Hadist – hadist sahih dan riwayat – riwayat terpercaya yang menerangkan tentang manfaat, fadho-il ( keutamaan ) dan rahasia shalawat, sungguh banyak sekali jumlahnya. Mari kita renungi beberapa riwayat berikut ini. Nabi SAWW bersabda : 1). Kelak hari qiyamat, aku akan berada disisi Mizan ( timbangan ). Barangsiapa timbangan amal – amal buruknya lebih berat daripada  kebaikannya, lalu aku akan mendatangkan shalawat ( yang dulu sering ia sampaikan padaku ) sehingga timbangan amal – amal baiknya baiknay menjadi lebih berat dari pada keburukkannya”, 2). Sesungguhnya orang yang paling bakhil adalah ketika namaku disebut, dia tidak mau bershalawat kepadaku”, 3). Siapa yang menuliskan shalawat kepadaku dalam sebuah buku ( kertas ), maka para Malaikat akan senantiasa memohonkan ampun untuknya selama tulisan shalawat tersebut masih ada”, 4). Setiap doa yang kalian panjatkan akan terhijab, sampai kalian bershalawat kepada Muhammad dan keluarga Muhammad”. Allamah Quthbuddin Rawandi dalam kitab Dawat meriwayatkan bahwa Nabi SAWW bersabda : “jika seseorang yang berada dalam kecintaan dan kasih sayang terhadapku mengirim shalawat kepadaku 3 kali setiap  siang dan malam maka menjadi hak Atas Allah untuk  mengampuni dosa – dosa yang dilakukannya pada waktu siang dan malam hari itu”. Dan banyak lagi riwayat – riwayat menarik tentang shalawat yang tidak mungin dituangkan dalam kolom yang sangat terbatas ini. Begitu juga bahwa kebanyakan dari riwayat tersebut betul – betul memerlukan keimanan, ketaatan, ubudiah ( penghambaan diri secara total ) dan keyakinan penuh terhadap Allah SWT dan Muhammad bin Abdilah SAWW, sang pembawa risalah.

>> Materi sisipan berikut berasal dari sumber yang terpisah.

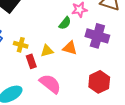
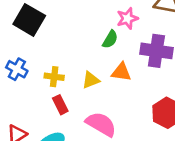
red rectangle: (31, 61) -> (60, 105), moved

Al-Imam Syafi’i ( Radhiyallaahu ‘anhu ) dalam bait – bait syairnya yang terkenal menulis : “wahai Ahlul Bayt ( keluarga ) Rasulullah, mencintai kalian adalah fardhu yang telah diwajibkan oleh Allah dalam Al-Quran. Cukup satu hal untuk menunjukkan betapa agungnya kedudukan kalian di sisi Allah, siapa yang tidak bershalawat kepada kalian maka shalatnya batal“. Setiap muslim, mau tidak mau ( suka ataupun tidak ) sekurang – kurangnya ia harus membacakan Shalawat kepada Nabi dan keluarganya dalam shalat fhardu lima waktu; sebab shalawat merupakan salah satu rukun shalat yang tidak bisa ditinggalkan.